> _Travail à faire_:
1. Dites si chacune des affirmations suivantes concorde avec l'extrait du document, en répondant par oui ou par non et en citant les mots exacts qui tranchent : (a) le groupe de randonneurs comptait deux filles ; (b) la randonnée a eu lieu dans le Caucase ; (c) l'enquête a débouché sur une conclusion définitive.
2. D'après l'extrait du document, que signifie le nom Kholat-Siaskhyl dans la langue mansi ?
3. Modifiez le passage de l'extrait du document qui commence par "La faute à un" et se poursuit jusqu'à "GdF. 13,45 euros)", en remplaçant "blog" par "site".

> _Extrait du document_:
====

Objectif Runes en plus (Bifrost 81)

Critiques |

La faute à un dossier Pierre Pelot des plus conséquents, une petite partie du cahier critique du Bifrost 81 se retrouve délocalisée sur le blog. Comme de coutume, on s'intéresse ici à des titres en marge des genres qui nous intéressent ou ayant échoué à nous convaincre complètement.

objr81-mystere.jpg Le Mystère Dyatlov

Anna Matveeva - Presses de la Cité - mars 2015 (roman inédit traduit du russe par V. Patte - 318 pp. GdF. 13,45 euros)

En février 1959, dans l’Oural, neuf jeunes gens bien entraînés, sept garçons et deux filles, partaient pour une randonnée sportive vers le Kholat-Siaskhyl , le mont des cadavres dans la langue mansi, l’ancien peuple autochtone. Ils ne reviendront jamais. On les retrouvera morts, certains gelés, d’autres ayant subi des coups, éparpillés hors de leur tente lacérée. Aucun ne portait ses chaussures.

C’était l’époque de Khrouchtchev, un moment de respiration après la mort de Staline. Mais aussi l’époque des escadrons de la mort à la recherche des zeks évadés, l’époque des tests de fusées et d’armes nucléaires. Une époque de secrets. L’enquête n’a permis aucune conclusion définitive, les parents des disparus ont dû se battre pour accéder aux quelques informations qu’on voulait bien leur donner.

====

> _Données fournies_:
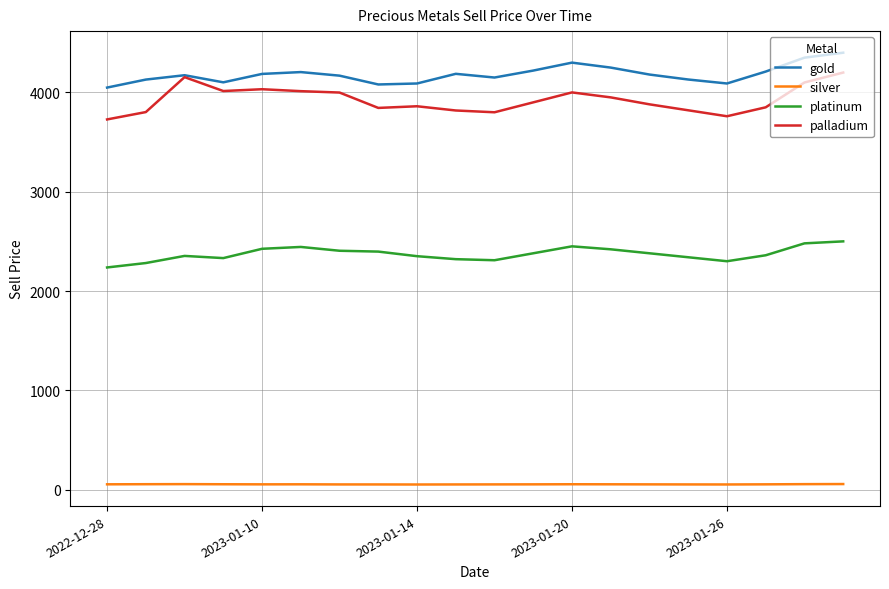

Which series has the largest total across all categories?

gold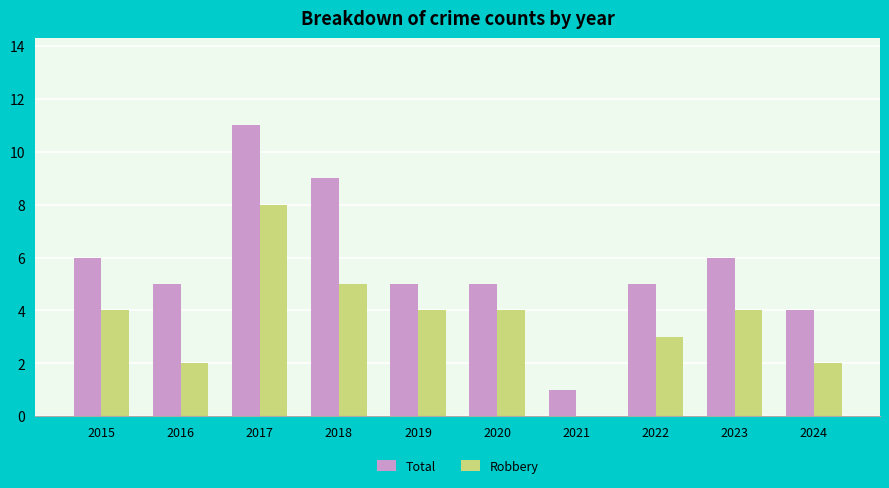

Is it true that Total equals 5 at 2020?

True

====

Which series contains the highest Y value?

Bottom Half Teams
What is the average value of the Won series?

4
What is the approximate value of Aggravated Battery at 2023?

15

====

> _Réponses dans l'ordre_:
1.
(a) Oui : « sept garçons et deux filles ».
(b) Non : « En février 1959, dans l’Oural ».
(c) Non : « L’enquête n’a permis aucune conclusion définitive ».

2. Le mont des cadavres.

3.
La faute à un dossier Pierre Pelot des plus conséquents, une petite partie du cahier critique du Bifrost 81 se retrouve délocalisée sur le site. Comme de coutume, on s'intéresse ici à des titres en marge des genres qui nous intéressent ou ayant échoué à nous convaincre complètement.

objr81-mystere.jpg Le Mystère Dyatlov

Anna Matveeva - Presses de la Cité - mars 2015 (roman inédit traduit du russe par V. Patte - 318 pp. GdF. 13,45 euros)